14382.fb2
– Да, – сказал Клим очень искренно. – Ты удивительная. Но все-таки это вредно тебе, и ты должна ехать...
Она не слушала; задыхаясь и кашляя, наклонясь над его лицом и глядя в смущенные глаза его глазами, из которых все падали слезы, мелкие и теплые, она шептала:
– Милый. Осужденный.
Ее слезы казались неуместными: о чем же плакать? Ведь он ее не обидел, не отказался любить. Непонятное Климу чувство, вызывавшее эти слезы, пугало его. Он целовал Нехаеву в губы, чтоб она молчала, и невольно сравнивал с Маргаритой, – та была красивей и утомляла только физически. А эта шепчет:
– Подумай: половина женщин и мужчин земного шара в эти минуты любят друг друга, как мы с тобой, сотни тысяч рождаются для любви, сотни тысяч умирают, отлюбив. Милый, неожиданный...

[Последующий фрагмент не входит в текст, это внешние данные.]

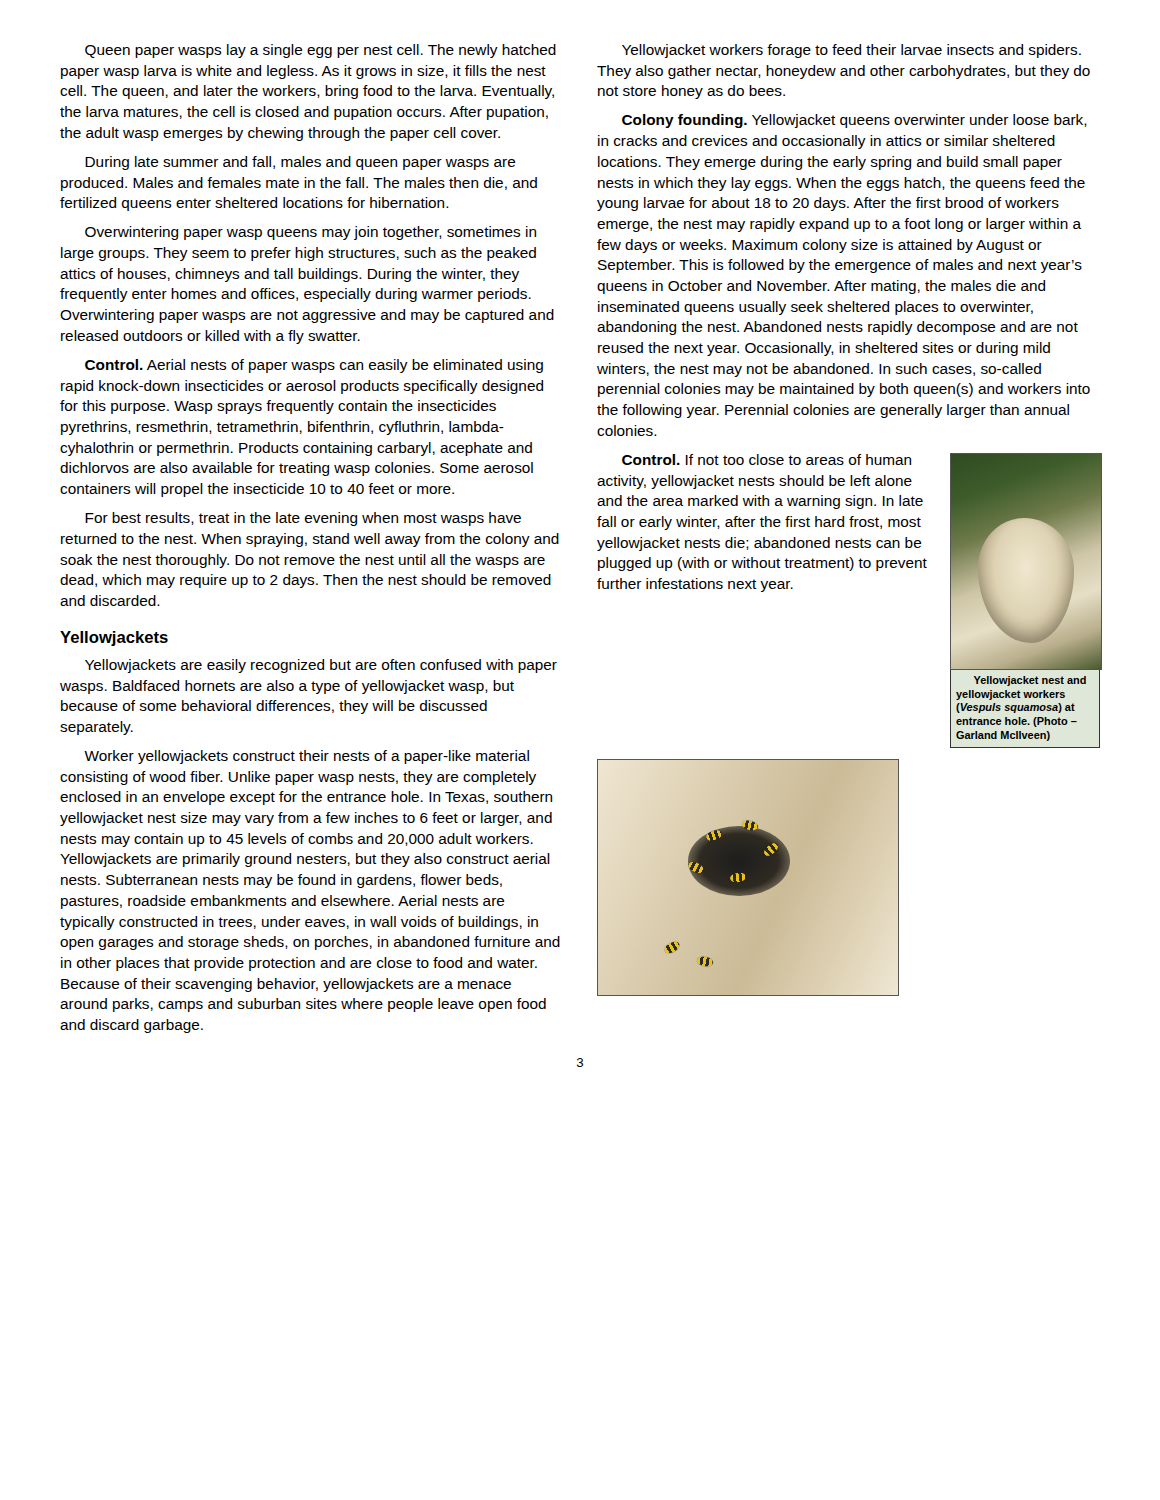Queen paper wasps lay a single egg per nest cell. The newly hatched paper wasp larva is white and legless. As it grows in size, it fills the nest cell. The queen, and later the workers, bring food to the larva. Eventually, the larva matures, the cell is closed and pupation occurs. After pupation, the adult wasp emerges by chewing through the paper cell cover.
During late summer and fall, males and queen paper wasps are produced. Males and females mate in the fall. The males then die, and fertilized queens enter sheltered locations for hibernation.
Overwintering paper wasp queens may join together, sometimes in large groups. They seem to prefer high structures, such as the peaked attics of houses, chimneys and tall buildings. During the winter, they frequently enter homes and offices, especially during warmer periods. Overwintering paper wasps are not aggressive and may be captured and released outdoors or killed with a fly swatter.
Control. Aerial nests of paper wasps can easily be eliminated using rapid knock-down insecticides or aerosol products specifically designed for this purpose. Wasp sprays frequently contain the insecticides pyrethrins, resmethrin, tetramethrin, bifenthrin, cyfluthrin, lambda-cyhalothrin or permethrin. Products containing carbaryl, acephate and dichlorvos are also available for treating wasp colonies. Some aerosol containers will propel the insecticide 10 to 40 feet or more.
For best results, treat in the late evening when most wasps have returned to the nest. When spraying, stand well away from the colony and soak the nest thoroughly. Do not remove the nest until all the wasps are dead, which may require up to 2 days. Then the nest should be removed and discarded.
Yellowjackets
Yellowjackets are easily recognized but are often confused with paper wasps. Baldfaced hornets are also a type of yellowjacket wasp, but because of some behavioral differences, they will be discussed separately.
Worker yellowjackets construct their nests of a paper-like material consisting of wood fiber. Unlike paper wasp nests, they are completely enclosed in an envelope except for the entrance hole. In Texas, southern yellowjacket nest size may vary from a few inches to 6 feet or larger, and nests may contain up to 45 levels of combs and 20,000 adult workers. Yellowjackets are primarily ground nesters, but they also construct aerial nests. Subterranean nests may be found in gardens, flower beds, pastures, roadside embankments and elsewhere. Aerial nests are typically constructed in trees, under eaves, in wall voids of buildings, in open garages and storage sheds, on porches, in abandoned furniture and in other places that provide protection and are close to food and water. Because of their scavenging behavior, yellowjackets are a menace around parks, camps and suburban sites where people leave open food and discard garbage.
Yellowjacket workers forage to feed their larvae insects and spiders. They also gather nectar, honeydew and other carbohydrates, but they do not store honey as do bees.
Colony founding. Yellowjacket queens overwinter under loose bark, in cracks and crevices and occasionally in attics or similar sheltered locations. They emerge during the early spring and build small paper nests in which they lay eggs. When the eggs hatch, the queens feed the young larvae for about 18 to 20 days. After the first brood of workers emerge, the nest may rapidly expand up to a foot long or larger within a few days or weeks. Maximum colony size is attained by August or September. This is followed by the emergence of males and next year’s queens in October and November. After mating, the males die and inseminated queens usually seek sheltered places to overwinter, abandoning the nest. Abandoned nests rapidly decompose and are not reused the next year. Occasionally, in sheltered sites or during mild winters, the nest may not be abandoned. In such cases, so-called perennial colonies may be maintained by both queen(s) and workers into the following year. Perennial colonies are generally larger than annual colonies.
Yellowjacket nest and yellowjacket workers (Vespuls squamosa) at entrance hole. (Photo – Garland McIlveen)
Control. If not too close to areas of human activity, yellowjacket nests should be left alone and the area marked with a warning sign. In late fall or early winter, after the first hard frost, most yellowjacket nests die; abandoned nests can be plugged up (with or without treatment) to prevent further infestations next year.
3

И слова ее были излишни, даже как будто неправдивы.
«Неожиданный? Так ли?»
Оранжевое пятно на ширме напоминало о вечернем солнце, которое упрямо не хочет спрятаться в облаках. Время как будто остановилось в недоумении, нерешительном и близком скуке.
– Мы покорно и страстно приносим себя в жертву страшной тайне, создавшей нас.
Клим обнял ее и крепко закрыл горячий рот девушки поцелуем. Потом она вдруг уснула, измученно приподняв брови, открыв рот, худенькое лицо ее приняло такое выражение, как будто она онемела, хочет крикнуть, но – не может. Клим осторожно встал, оделся.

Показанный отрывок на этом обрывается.